In your copy of the records, include every word exactly and no pictures.

───── Data

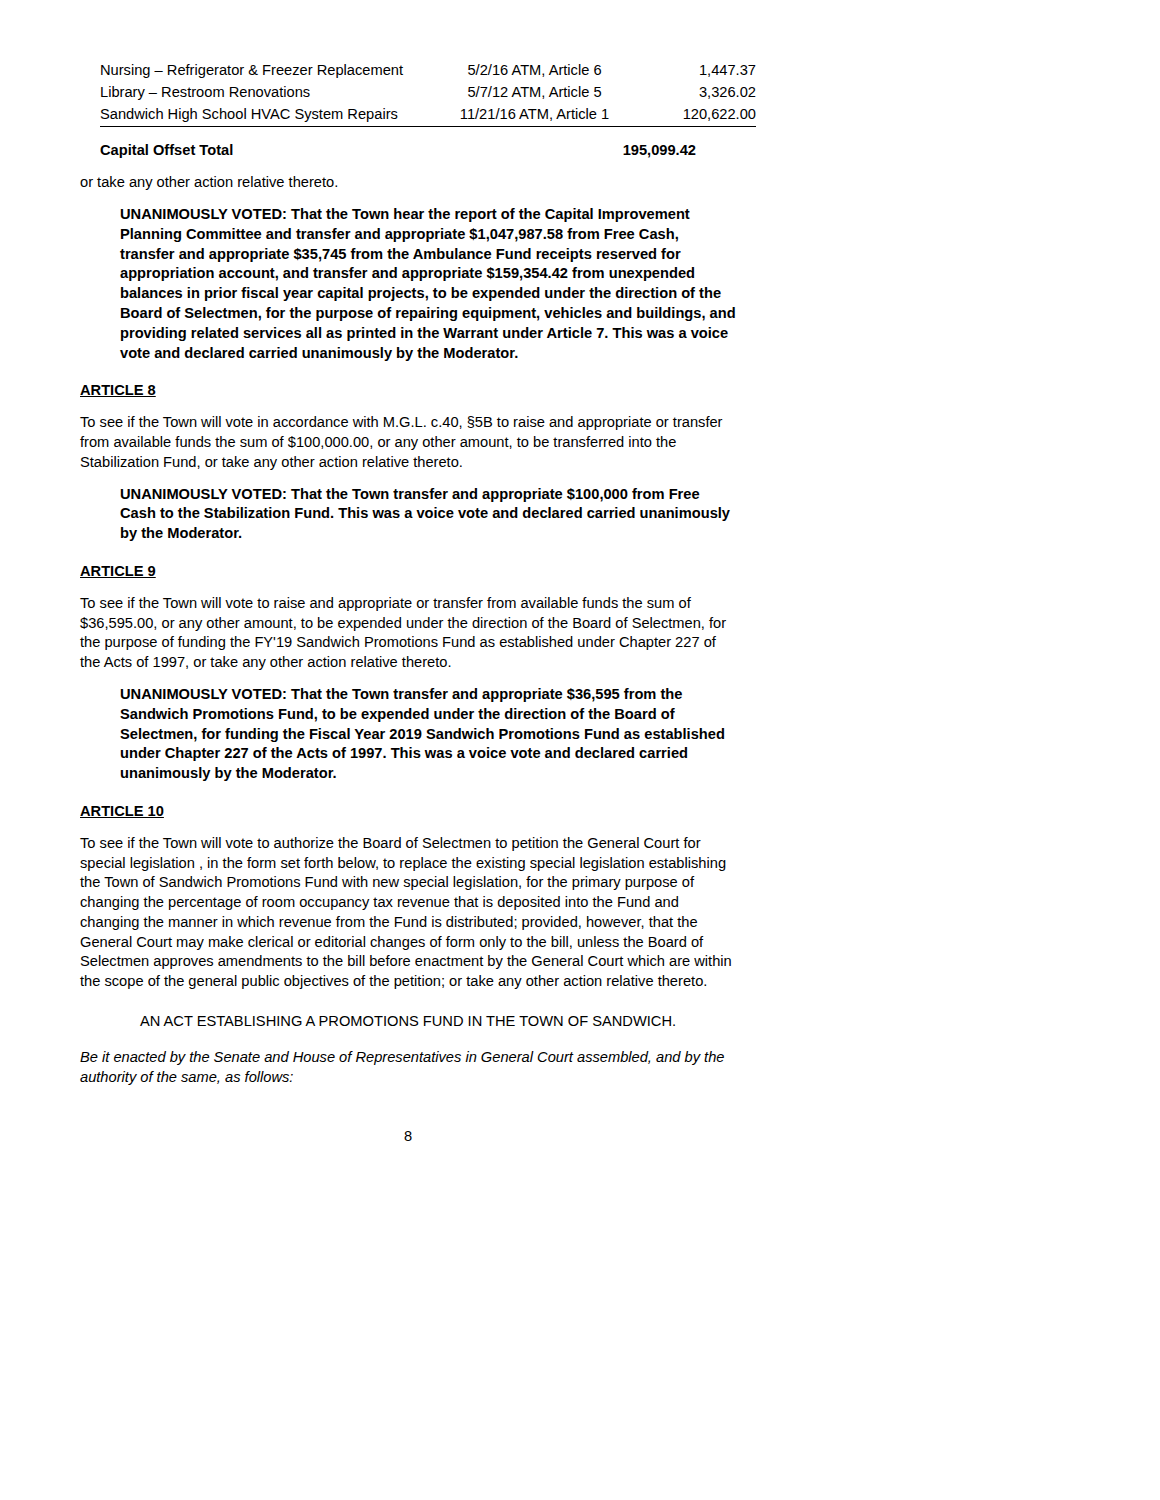| Nursing – Refrigerator & Freezer Replacement | 5/2/16 ATM, Article 6 | 1,447.37 |
| Library – Restroom Renovations | 5/7/12 ATM, Article 5 | 3,326.02 |
| Sandwich High School HVAC System Repairs | 11/21/16 ATM, Article 1 | 120,622.00 |
Capital Offset Total 195,099.42
or take any other action relative thereto.
UNANIMOUSLY VOTED: That the Town hear the report of the Capital Improvement Planning Committee and transfer and appropriate $1,047,987.58 from Free Cash, transfer and appropriate $35,745 from the Ambulance Fund receipts reserved for appropriation account, and transfer and appropriate $159,354.42 from unexpended balances in prior fiscal year capital projects, to be expended under the direction of the Board of Selectmen, for the purpose of repairing equipment, vehicles and buildings, and providing related services all as printed in the Warrant under Article 7. This was a voice vote and declared carried unanimously by the Moderator.
ARTICLE 8
To see if the Town will vote in accordance with M.G.L. c.40, §5B to raise and appropriate or transfer from available funds the sum of $100,000.00, or any other amount, to be transferred into the Stabilization Fund, or take any other action relative thereto.
UNANIMOUSLY VOTED: That the Town transfer and appropriate $100,000 from Free Cash to the Stabilization Fund. This was a voice vote and declared carried unanimously by the Moderator.
ARTICLE 9
To see if the Town will vote to raise and appropriate or transfer from available funds the sum of $36,595.00, or any other amount, to be expended under the direction of the Board of Selectmen, for the purpose of funding the FY'19 Sandwich Promotions Fund as established under Chapter 227 of the Acts of 1997, or take any other action relative thereto.
UNANIMOUSLY VOTED: That the Town transfer and appropriate $36,595 from the Sandwich Promotions Fund, to be expended under the direction of the Board of Selectmen, for funding the Fiscal Year 2019 Sandwich Promotions Fund as established under Chapter 227 of the Acts of 1997. This was a voice vote and declared carried unanimously by the Moderator.
ARTICLE 10
To see if the Town will vote to authorize the Board of Selectmen to petition the General Court for special legislation , in the form set forth below, to replace the existing special legislation establishing the Town of Sandwich Promotions Fund with new special legislation, for the primary purpose of changing the percentage of room occupancy tax revenue that is deposited into the Fund and changing the manner in which revenue from the Fund is distributed; provided, however, that the General Court may make clerical or editorial changes of form only to the bill, unless the Board of Selectmen approves amendments to the bill before enactment by the General Court which are within the scope of the general public objectives of the petition; or take any other action relative thereto.
AN ACT ESTABLISHING A PROMOTIONS FUND IN THE TOWN OF SANDWICH.
Be it enacted by the Senate and House of Representatives in General Court assembled, and by the authority of the same, as follows:
8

──────────

* Task answer *
| Nursing – Refrigerator & Freezer Replacement | 5/2/16 ATM, Article 6 | 1,447.37 |
| Library – Restroom Renovations | 5/7/12 ATM, Article 5 | 3,326.02 |
| Sandwich High School HVAC System Repairs | 11/21/16 ATM, Article 1 | 120,622.00 |
Capital Offset Total 195,099.42
or take any other action relative thereto.
UNANIMOUSLY VOTED: That the Town hear the report of the Capital Improvement Planning Committee and transfer and appropriate $1,047,987.58 from Free Cash, transfer and appropriate $35,745 from the Ambulance Fund receipts reserved for appropriation account, and transfer and appropriate $159,354.42 from unexpended balances in prior fiscal year capital projects, to be expended under the direction of the Board of Selectmen, for the purpose of repairing equipment, vehicles and buildings, and providing related services all as printed in the Warrant under Article 7. This was a voice vote and declared carried unanimously by the Moderator.
ARTICLE 8
To see if the Town will vote in accordance with M.G.L. c.40, §5B to raise and appropriate or transfer from available funds the sum of $100,000.00, or any other amount, to be transferred into the Stabilization Fund, or take any other action relative thereto.
UNANIMOUSLY VOTED: That the Town transfer and appropriate $100,000 from Free Cash to the Stabilization Fund. This was a voice vote and declared carried unanimously by the Moderator.
ARTICLE 9
To see if the Town will vote to raise and appropriate or transfer from available funds the sum of $36,595.00, or any other amount, to be expended under the direction of the Board of Selectmen, for the purpose of funding the FY'19 Sandwich Promotions Fund as established under Chapter 227 of the Acts of 1997, or take any other action relative thereto.
UNANIMOUSLY VOTED: That the Town transfer and appropriate $36,595 from the Sandwich Promotions Fund, to be expended under the direction of the Board of Selectmen, for funding the Fiscal Year 2019 Sandwich Promotions Fund as established under Chapter 227 of the Acts of 1997. This was a voice vote and declared carried unanimously by the Moderator.
ARTICLE 10
To see if the Town will vote to authorize the Board of Selectmen to petition the General Court for special legislation , in the form set forth below, to replace the existing special legislation establishing the Town of Sandwich Promotions Fund with new special legislation, for the primary purpose of changing the percentage of room occupancy tax revenue that is deposited into the Fund and changing the manner in which revenue from the Fund is distributed; provided, however, that the General Court may make clerical or editorial changes of form only to the bill, unless the Board of Selectmen approves amendments to the bill before enactment by the General Court which are within the scope of the general public objectives of the petition; or take any other action relative thereto.
AN ACT ESTABLISHING A PROMOTIONS FUND IN THE TOWN OF SANDWICH.
Be it enacted by the Senate and House of Representatives in General Court assembled, and by the authority of the same, as follows:
8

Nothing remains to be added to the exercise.